You know, that's a fair question, and I believe the answer is mostly "yes." Having said that, however, I think there's still some truth to the localized nature of this issue...if you can call it an issue.

I worked a long contract at Xerox in Downtown Rochester and encountered a must higher than usual number of fashion renegades: suits and ties, old-school business dress. As a consultant I was required to wear a suit, but the relaxed the requirement after 6 months.

Funny - I was asked "what are you all dressed up for?" about half as mush as I was asked "why you don't you dress up any more?"

In the end, going to khaki's and polos was how I discovered the answer to this whole issue. A coworker was growling about some woman who, frankly, looked fantastic. I asked what the problem was, and the first response was "she's a goddamn analyst. Makes like ten bucks an hour. Totally overdressed."

I admitted it was likely true, but asked "what's the big deal?"

"She makes the rest of us look like slobs."

Oh. Ohhhhh. NOW I get it!

The question "what, you going out for a hot date" really means "what, you trying to make even more people notice that I look like a goddamn slacker junkie homeless loser by getting all tarted up, you bitch/son of a bitch?"

Consultants are sometimes chameleons. When you're invisible, you belong amid the crowd you're in. I make it a habit to dress to the level of my contract, with the minimum of business casual - if the room is filled with t-shirts and jeans, I'm in Khakis and a collared shirt, but if the room is filled (on that very, very rare occasion) with suits, I'm wearing one of them.

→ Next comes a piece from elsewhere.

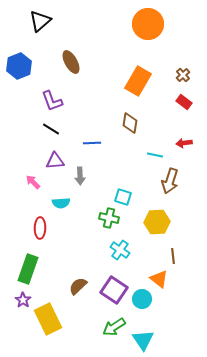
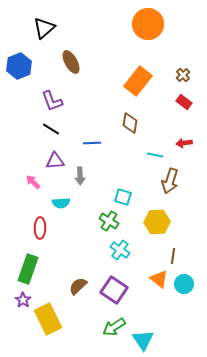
black triangle: moved 4 px right, 7 px down
orange rectangle: rotated 8 degrees clockwise
green cross: moved 3 px down; rotated 18 degrees clockwise
brown line: rotated 14 degrees clockwise
cyan circle: moved 42 px right, 15 px up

By the way, Sandstormz60: I've had about 20 of the 30 years I've worked in technology with banks. I knew a lot of tellers, and I was in LA, which means I knew a lot of people who'd had guns pointed at them and one who was shot dead.
I dated one, and she fought tooth and nail for comfortable ("sensible," she called them) pants and shoes at the both the teller line and the platform. She won, too. Her reasoning: "it's harder to pistol whip me if I'm running my ass off, which is a LOT easier in a pair of slacks and flat shoes."